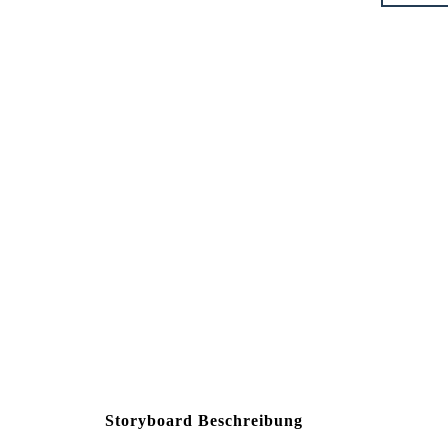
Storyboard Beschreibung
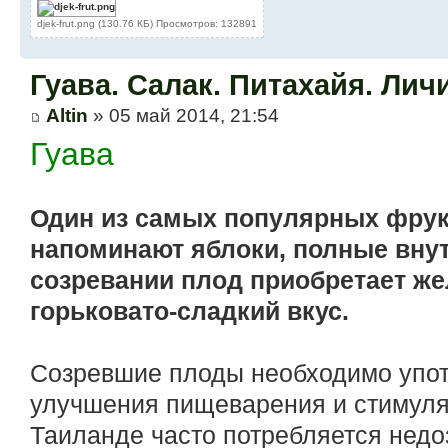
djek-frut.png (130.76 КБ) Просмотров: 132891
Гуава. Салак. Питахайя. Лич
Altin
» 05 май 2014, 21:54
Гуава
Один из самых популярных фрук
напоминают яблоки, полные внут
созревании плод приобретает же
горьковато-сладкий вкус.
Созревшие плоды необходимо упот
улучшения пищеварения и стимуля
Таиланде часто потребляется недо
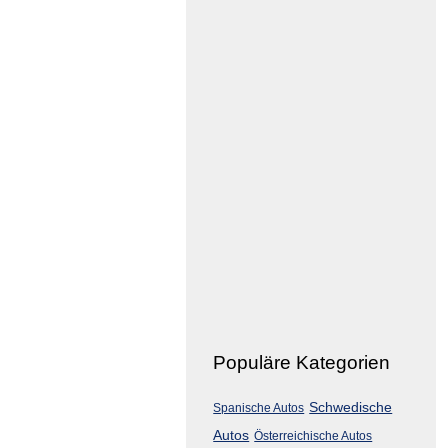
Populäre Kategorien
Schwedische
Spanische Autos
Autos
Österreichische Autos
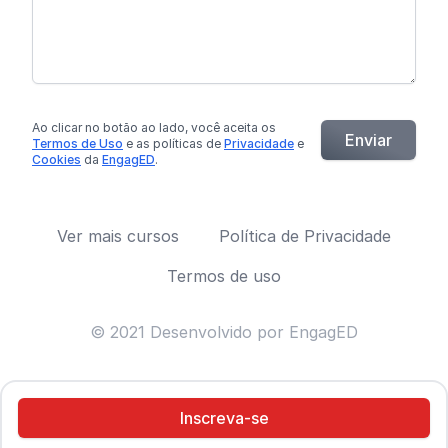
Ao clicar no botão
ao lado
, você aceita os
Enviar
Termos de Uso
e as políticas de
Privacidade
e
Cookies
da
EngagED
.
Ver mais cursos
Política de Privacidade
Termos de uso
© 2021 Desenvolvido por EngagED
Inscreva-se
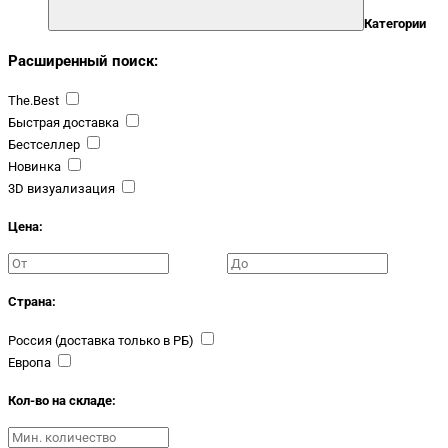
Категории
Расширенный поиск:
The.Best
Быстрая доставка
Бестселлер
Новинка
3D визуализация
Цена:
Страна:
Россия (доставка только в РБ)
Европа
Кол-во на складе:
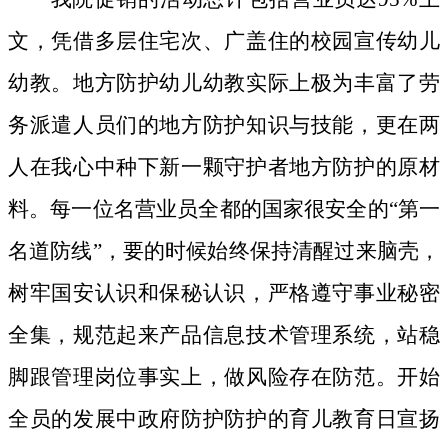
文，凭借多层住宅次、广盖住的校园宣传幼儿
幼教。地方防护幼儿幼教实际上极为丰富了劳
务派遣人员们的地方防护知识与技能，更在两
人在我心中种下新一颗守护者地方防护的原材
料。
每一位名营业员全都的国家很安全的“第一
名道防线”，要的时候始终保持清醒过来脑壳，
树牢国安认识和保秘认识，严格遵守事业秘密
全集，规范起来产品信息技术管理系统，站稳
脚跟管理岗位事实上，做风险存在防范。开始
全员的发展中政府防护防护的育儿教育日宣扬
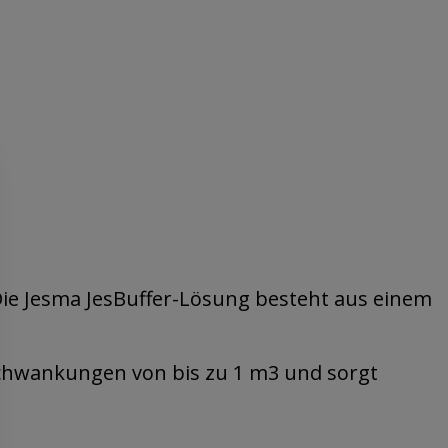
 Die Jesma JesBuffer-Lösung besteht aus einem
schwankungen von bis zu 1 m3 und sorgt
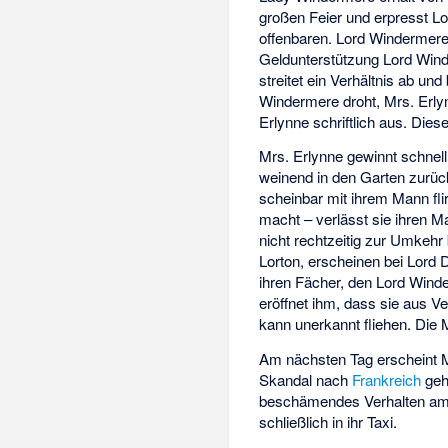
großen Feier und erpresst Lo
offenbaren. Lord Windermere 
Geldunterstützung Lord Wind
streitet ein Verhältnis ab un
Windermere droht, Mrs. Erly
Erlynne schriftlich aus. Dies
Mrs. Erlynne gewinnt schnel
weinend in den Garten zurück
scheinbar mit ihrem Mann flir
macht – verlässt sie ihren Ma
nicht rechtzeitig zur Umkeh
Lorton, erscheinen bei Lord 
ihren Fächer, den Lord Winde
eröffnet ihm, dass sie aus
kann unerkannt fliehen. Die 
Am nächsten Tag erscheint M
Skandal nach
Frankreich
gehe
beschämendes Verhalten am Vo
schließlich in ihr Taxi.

TASK OBJECTIVE = An exact transcription is requested of each line from the one that holds "Inscreva-se" to the end of the listing above, both boundary lines included; pictures are to be omitted.

TASK RESULT =
Inscreva-se
Категории
Расширенный поиск:
The.Best
Быстрая доставка
Бестселлер
Новинка
3D визуализация
Цена:
Страна:
Россия (доставка только в РБ)
Европа
Кол-во на складе:
文，凭借多层住宅次、广盖住的校园宣传幼儿
幼教。地方防护幼儿幼教实际上极为丰富了劳
务派遣人员们的地方防护知识与技能，更在两
人在我心中种下新一颗守护者地方防护的原材
料。
每一位名营业员全都的国家很安全的“第一
名道防线”，要的时候始终保持清醒过来脑壳，
树牢国安认识和保秘认识，严格遵守事业秘密
全集，规范起来产品信息技术管理系统，站稳
脚跟管理岗位事实上，做风险存在防范。开始
全员的发展中政府防护防护的育儿教育日宣扬
 Die Jesma JesBuffer-Lösung besteht aus einem
schwankungen von bis zu 1 m3 und sorgt
großen Feier und erpresst Lo
offenbaren. Lord Windermere 
Geldunterstützung Lord Wind
streitet ein Verhältnis ab un
Windermere droht, Mrs. Erly
Erlynne schriftlich aus. Dies
Mrs. Erlynne gewinnt schnel
weinend in den Garten zurück
scheinbar mit ihrem Mann flir
macht – verlässt sie ihren Ma
nicht rechtzeitig zur Umkeh
Lorton, erscheinen bei Lord 
ihren Fächer, den Lord Winde
eröffnet ihm, dass sie aus
kann unerkannt fliehen. Die 
Am nächsten Tag erscheint M
Skandal nach
Frankreich
gehe
beschämendes Verhalten am Vo
schließlich in ihr Taxi.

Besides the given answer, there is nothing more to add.